On the flip side, Mulvaney has encouraged state attorneys general to get more heavily involved in enforcement.
Many Democratic attorneys general have done so, Lucy Morris, a former CFPB deputy enforcement director, told Bloomberg Law.
“In cases of multi-state investigations of the same entity, this can be just as burdensome, or even more so, than a CFPB investigation under the previous administration,” Morris, now a Hudson Cook LLP partner, said in a Nov. 16 email.
Beyond the enforcement changes, much has stayed the same at the CFPB under Mulvaney—aside from an official change of name to the Bureau of Consumer Financial Protection.
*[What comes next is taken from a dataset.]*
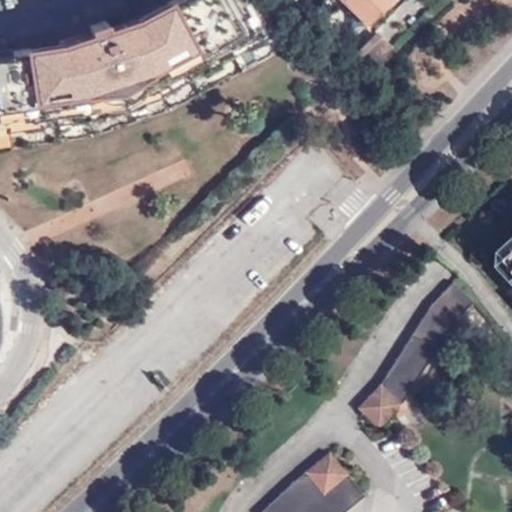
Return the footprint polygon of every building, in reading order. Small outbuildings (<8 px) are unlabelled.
[(0,149),(97,134),(175,108),(288,47),(263,1),(260,0),(247,0),(247,1),(246,0),(175,0),(172,2),(173,3),(145,18),(114,29),(111,20),(94,25),(97,34),(67,44),(35,48),(34,47),(17,50),(17,49),(0,51),(0,149)] [(346,0),(346,1),(372,27),(399,0),(346,0)] [(378,72),(399,50),(382,33),(360,54),(378,72)] [(511,253),(509,250),(489,269),(511,291),(511,253)] [(472,302),(454,283),(436,298),(378,392),(360,410),(380,430),(395,414),(400,419),(410,409),(403,404),(455,320),(472,302)] [(346,511),(369,493),(333,451),(291,487),(266,511),(346,511)]
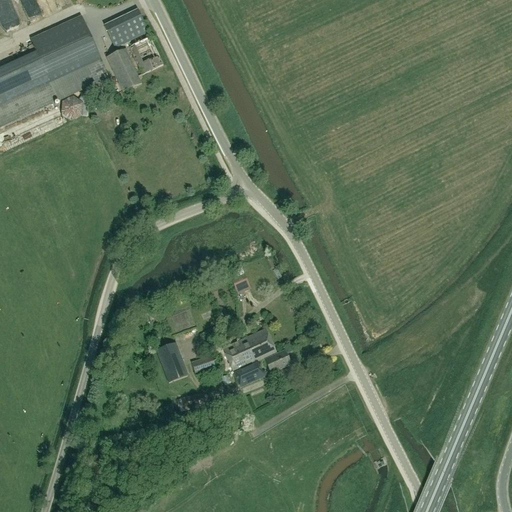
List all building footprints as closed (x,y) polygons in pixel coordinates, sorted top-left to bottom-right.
[(147,33),(137,11),(104,27),(114,49),(133,40),(135,43),(142,40),(140,36),(147,33)] [(109,79),(101,60),(81,17),(30,41),(49,86),(0,109),(0,128),(56,103),(109,79)] [(163,66),(150,39),(129,48),(141,76),(163,66)] [(125,50),(106,58),(123,93),(141,85),(125,50)] [(82,117),(83,104),(73,97),(62,103),(61,115),(71,122),(82,117)] [(277,268),(273,271),(278,279),(282,277),(277,268)] [(244,275),(231,281),(237,295),(251,290),(244,275)] [(172,313),(175,332),(192,328),(188,309),(172,313)] [(257,362),(276,354),(265,330),(253,336),(222,350),(233,373),(257,362)] [(188,376),(176,345),(175,343),(155,351),(168,384),(188,376)] [(291,366),(284,352),(265,361),(271,374),(291,366)] [(214,368),(211,358),(191,364),(195,374),(214,368)] [(257,362),(233,373),(240,388),(264,378),(257,362)] [(230,383),(226,375),(221,378),(224,385),(230,383)] [(231,394),(216,400),(221,415),(237,409),(231,394)] [(206,410),(203,395),(176,401),(179,413),(185,411),(185,414),(206,410)]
On the regulatory front, the CFPB has largely kept existing rules in place, although it is in the process of reviewing its mortgage rules.
The one exception to the regulatory stasis is the bureau’s payday lending rule, which is being reviewed and is expected to be significantly watered down.
In addition, the CFPB’s consumer complaint database, which Mulvaney has criticized, remains up on the CFPB’s website.
“He made many dramatic pronouncements, but few substantive changes of lasting effect,” To-Quyen Truong, a partner at Stroock & Stroock & Levan LLP and a former top CFPB lawyer, told Bloomberg Law in a Nov. 14 phone interview.
Kathy Kraninger, one of Mulvaney’s top deputies at the White House Office of Management and Budget, is expected to win Senate confirmation as the permanent CFPB director. Senate Majority Leader Mitch McConnell (R-Ky.) moved Nov. 15 to begin debate on her nomination and a cloture vote is expected the week of Nov. 26.
Because Kraninger would be able to serve a five-year term, many of the Mulvaney’s changes to the CFPB could be in place well into the next administration, even if a Democrat wins the White House in 2020.
And that has consumer advocates worried about the future of the CFPB, even though a director has the power to alter what Mulvaney did with a finger snap.
“Even with the things as simple as a name change, or an official with a history of making racist statements leading its fair lending work, the bureau is not in a good place right now,” Hines said.